Task data —
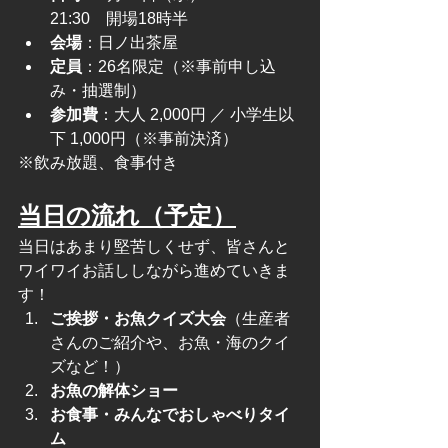
21:30　開場18時半
会場
：日ノ出茶屋
定員
：26名限定（※事前申し込
み・抽選制）
参加費
：大人 2,000円 ／ 小学生以
下 1,000円（※事前決済）
※飲み放題、食事付き
当日の流れ（予定）
当日はあまり堅苦しくせず、皆さんと
ワイワイお話ししながら進めていきま
す！
ご挨拶・お魚クイズ大会
（生産者
さんのご紹介や、お魚・海のクイ
ズなど！）
お魚の解体ショー
お食事・みんなでおしゃべりタイ
ム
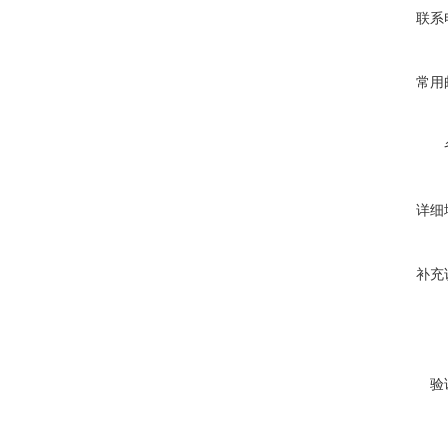
联系
常用
详细
补充
验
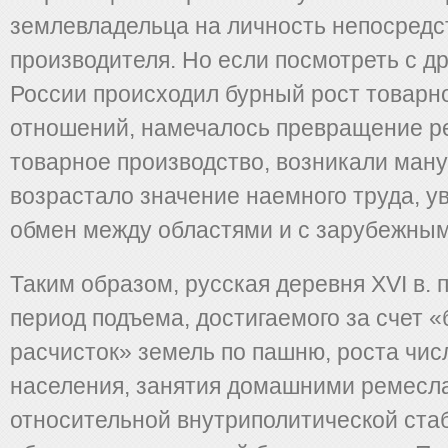
землевладельца на личность непосредс
производителя. Но если посмотреть с др
России происходил бурный рост товар
отношений, намечалось превращение р
товарное производство, возникали ман
возрастало значение наемного труда, у
обмен между областями и с зарубежным
Таким образом, русская деревня ХVI в.
период подъема, достигаемого за счет 
расчисток» земель по пашню, роста чи
населения, занятия домашними ремесл
относительной внутриполитической ста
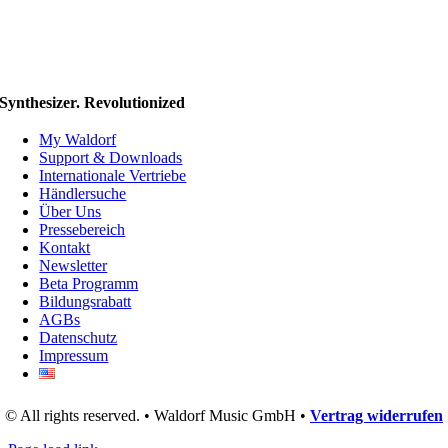
Synthesizer. Revolutionized
My Waldorf
Support & Downloads
Internationale Vertriebe
Händlersuche
Über Uns
Pressebereich
Kontakt
Newsletter
Beta Programm
Bildungsrabatt
AGBs
Datenschutz
Impressum
© All rights reserved. • Waldorf Music GmbH •
Vertrag widerrufen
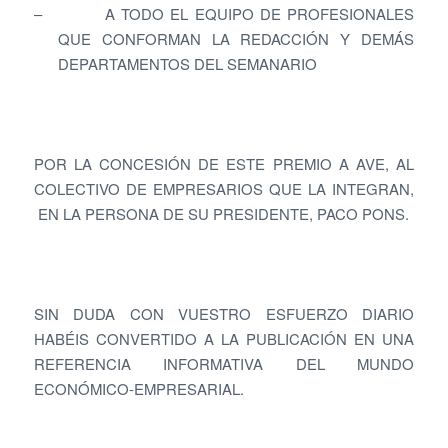
– A TODO EL EQUIPO DE PROFESIONALES
QUE CONFORMAN LA REDACCIÓN Y DEMÁS
DEPARTAMENTOS DEL SEMANARIO
POR LA CONCESIÓN DE ESTE PREMIO A AVE, AL
COLECTIVO DE EMPRESARIOS QUE LA INTEGRAN,
EN LA PERSONA DE SU PRESIDENTE, PACO PONS.
SIN DUDA CON VUESTRO ESFUERZO DIARIO
HABÉIS CONVERTIDO A LA PUBLICACIÓN EN UNA
REFERENCIA INFORMATIVA DEL MUNDO
ECONÓMICO-EMPRESARIAL.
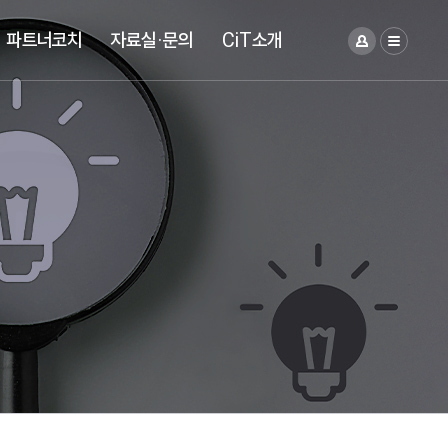
파트너코치
자료실·문의
CiT소개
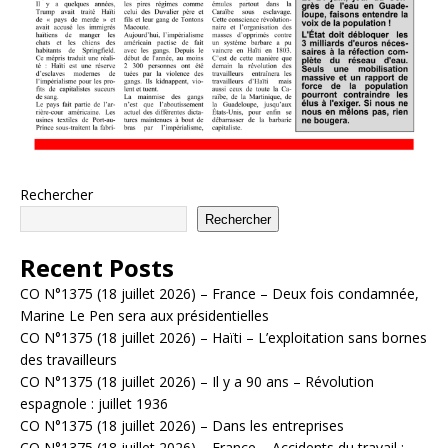
Rechercher
Rechercher
Recent Posts
CO N°1375 (18 juillet 2026) – France – Deux fois condamnée,
Marine Le Pen sera aux présidentielles
CO N°1375 (18 juillet 2026) – Haïti – L’exploitation sans bornes
des travailleurs
CO N°1375 (18 juillet 2026) – Il y a 90 ans – Révolution
espagnole : juillet 1936
CO N°1375 (18 juillet 2026) – Dans les entreprises
CO N°1375 (18 juillet 2026) – France – Accidents du travail :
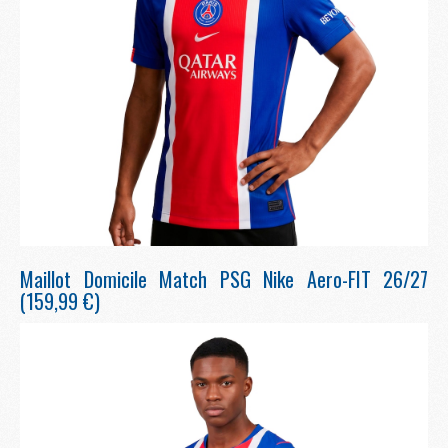
Maillot Domicile Match PSG Nike Aero-FIT 26/27
(159,99 €)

Task brief — Whenever the word "France" occurs in a line above, copy that line.

Exercise solution —
CO N°1375 (18 juillet 2026) – France – Deux fois condamnée,
CO N°1375 (18 juillet 2026) – France – Accidents du travail :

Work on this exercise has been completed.